Confusion on RSA attack equation

Question

I am reading this paper on RSA attacks and it describes the equation where ed = 1 mod φ(N)

This confuses me because wouldn’t 1 mod of anything (not 1) just always be equal to 1?

Answer 1

This is what is known as a modular inverse.

The easiest way to think about this is to think of the multiplication table in modular arithmetic. Let's start with the modulus being a prime number, 5.
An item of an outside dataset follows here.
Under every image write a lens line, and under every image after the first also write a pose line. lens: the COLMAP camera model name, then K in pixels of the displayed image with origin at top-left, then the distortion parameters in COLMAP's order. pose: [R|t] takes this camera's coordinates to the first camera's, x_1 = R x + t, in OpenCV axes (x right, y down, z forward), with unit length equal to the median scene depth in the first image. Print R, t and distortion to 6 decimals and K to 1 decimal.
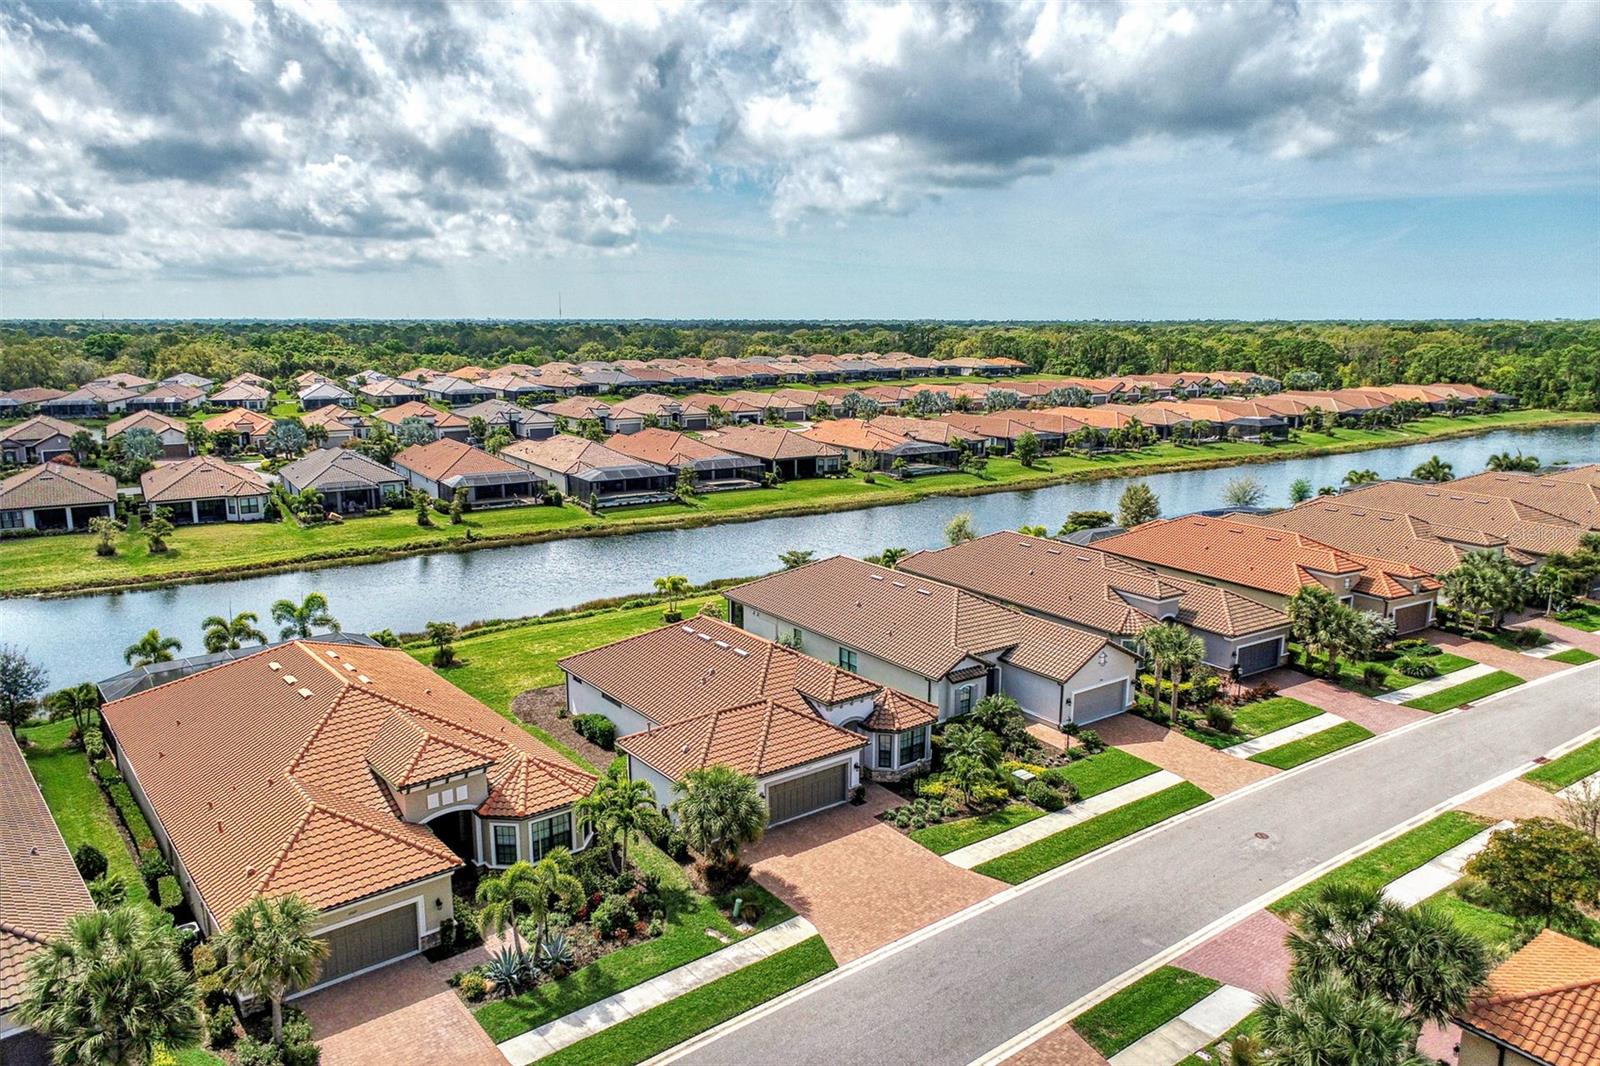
lens RADIAL K [[1059.3, 0, 856.9], [0, 1059.3, 494.9], [0, 0, 1]] dist [-0.007948, -0.003926]
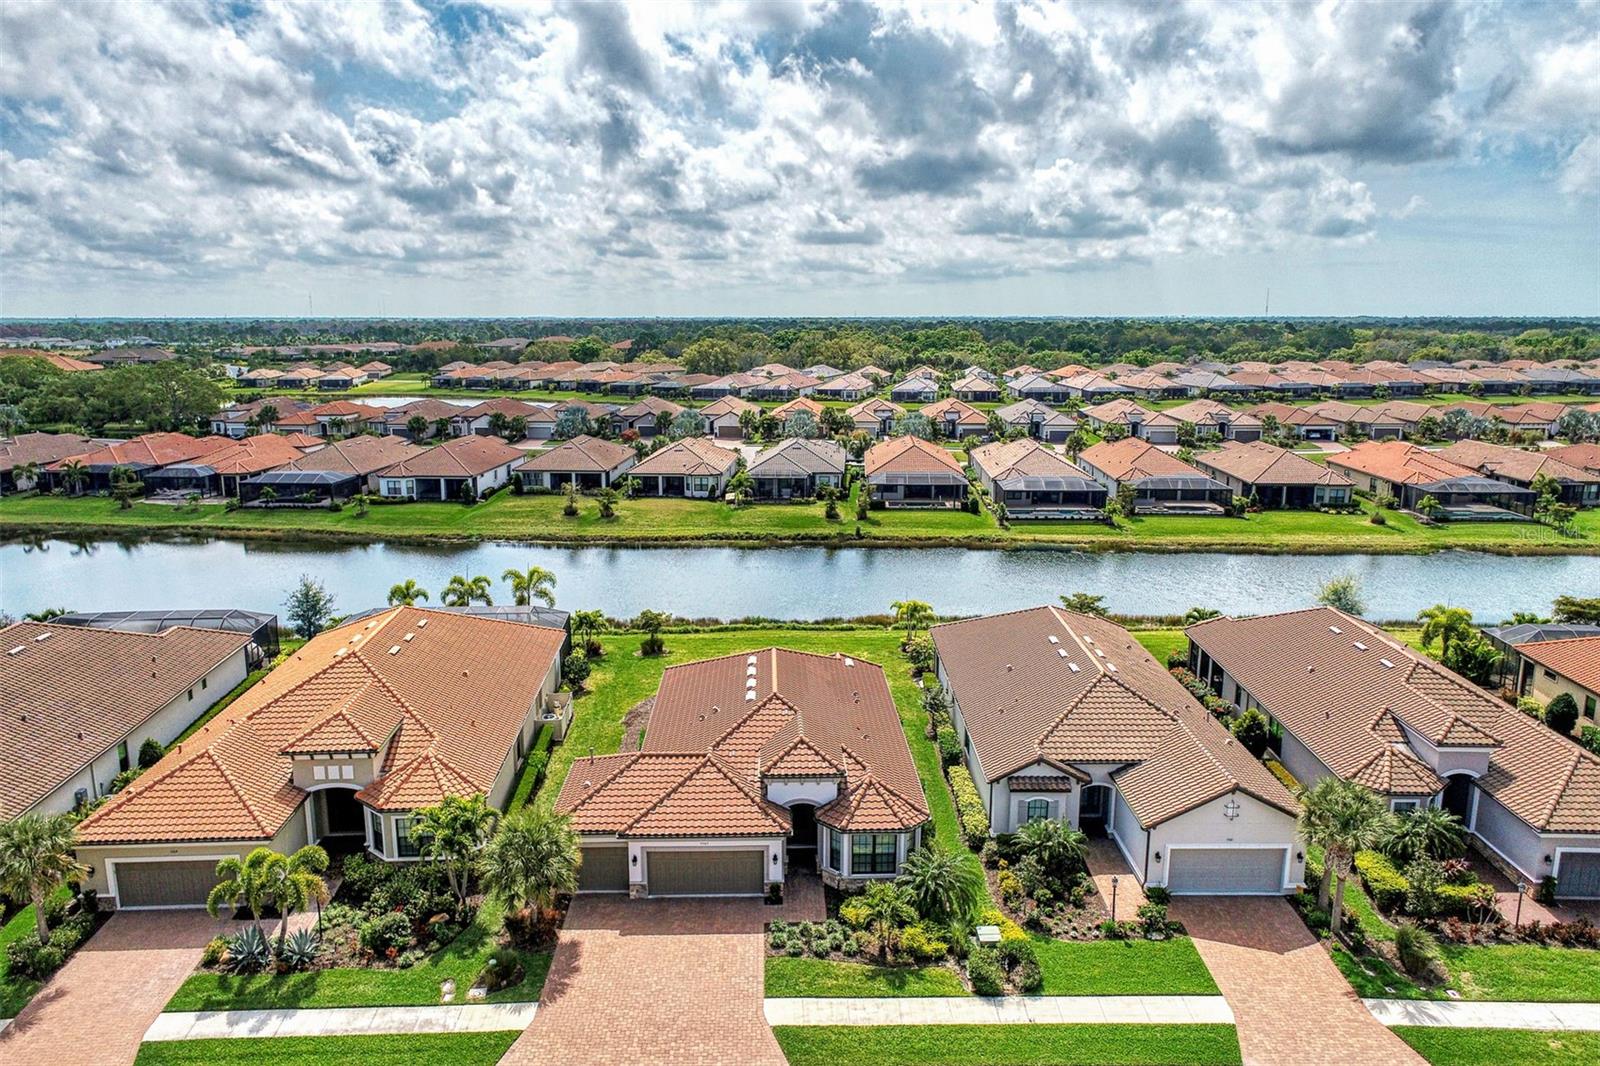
lens RADIAL K [[1095.1, 0, 840.4], [0, 1095.1, 539.7], [0, 0, 1]] dist [-0.012826, 0.002477]
pose [[0.806578, 0.113852, -0.580060, 0.374635], [-0.092681, 0.993498, 0.066126, -0.037111], [0.583817, 0.000425, 0.811886, 0.251831]]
$$\begin{array} {}\times{} & 0 & 1 & 2 & 3 & 4 \\ \hline 0 & 0 & 0 & 0 & 0 & 0 \\ 1 & 0 & 1 & 2 & 3 & 4 \\ 2 & 0 & 2 & 4 & 1 & 3 \\ 3 & 0 & 3 & 1 & 4 & 5 \\ 4 & 0 & 4 & 3 & 2 & 1 \end{array}$$

Every element, apart from zero, has a multiplicative inverse, in the sense for every $x$ there is a $y$ such that $xy = yx = 1$.
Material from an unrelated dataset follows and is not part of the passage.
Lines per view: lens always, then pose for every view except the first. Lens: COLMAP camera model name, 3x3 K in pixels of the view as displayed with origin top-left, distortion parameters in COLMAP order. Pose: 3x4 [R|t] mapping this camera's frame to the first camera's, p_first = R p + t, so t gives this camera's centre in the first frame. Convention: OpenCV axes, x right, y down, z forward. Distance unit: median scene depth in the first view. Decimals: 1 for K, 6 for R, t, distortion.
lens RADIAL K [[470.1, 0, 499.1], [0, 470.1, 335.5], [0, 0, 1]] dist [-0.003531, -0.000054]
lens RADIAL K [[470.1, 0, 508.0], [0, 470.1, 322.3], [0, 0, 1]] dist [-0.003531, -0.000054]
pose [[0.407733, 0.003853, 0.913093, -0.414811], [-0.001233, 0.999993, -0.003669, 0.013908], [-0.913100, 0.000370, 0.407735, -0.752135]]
Now we'll look at a composite modulus. Let's try 6. $$\begin{array} {}\times{} & 0 & 1 & 2 & 3 & 4 & 5\\ \hline 0 & 0 & 0 & 0 & 0 & 0 & 0\\ 1 & 0 & 1 & 2 & 3 & 4 & 5\\ 2 & 0 & 2 & 4 & 0 & 2 & 4\\ 3 & 0 & 3 & 0 & 3 & 0 & 3\\ 4 & 0 & 4 & 2 & 0 & 4 & 2\\ 5 & 0 & 5 & 4 & 3 & 2 & 1 \end{array}$$

Here, only 1 and 5 have a multiplicative inverse. These two are also the numbers that are coprime to 6, and this is not a coincidence.

Intuitively, if $x$ has a factor $f$ in common with the modulus $M$, then any multiple of $x$ is a multiple of $f$ modulo $M$, so it cannot be 1. What may not be obvious is that the converse also holds: if $x$ is coprime to $M$, then $x$ has an inverse modulo $M$.

To say that $xy$ is congruent to $1$ modulo $M$ is to say that there exists an integer $k$ such that:

$$xy + Mk = 1$$

The problem of finding a suitable $y$ is, therefore, equivalent to solving the above linear Diophantine equation. This always has a solution if $\gcd(x,M) = 1$ (i.e. $x$ and $M$ are coprime), and it can be found with the extended Euclidean algorithm.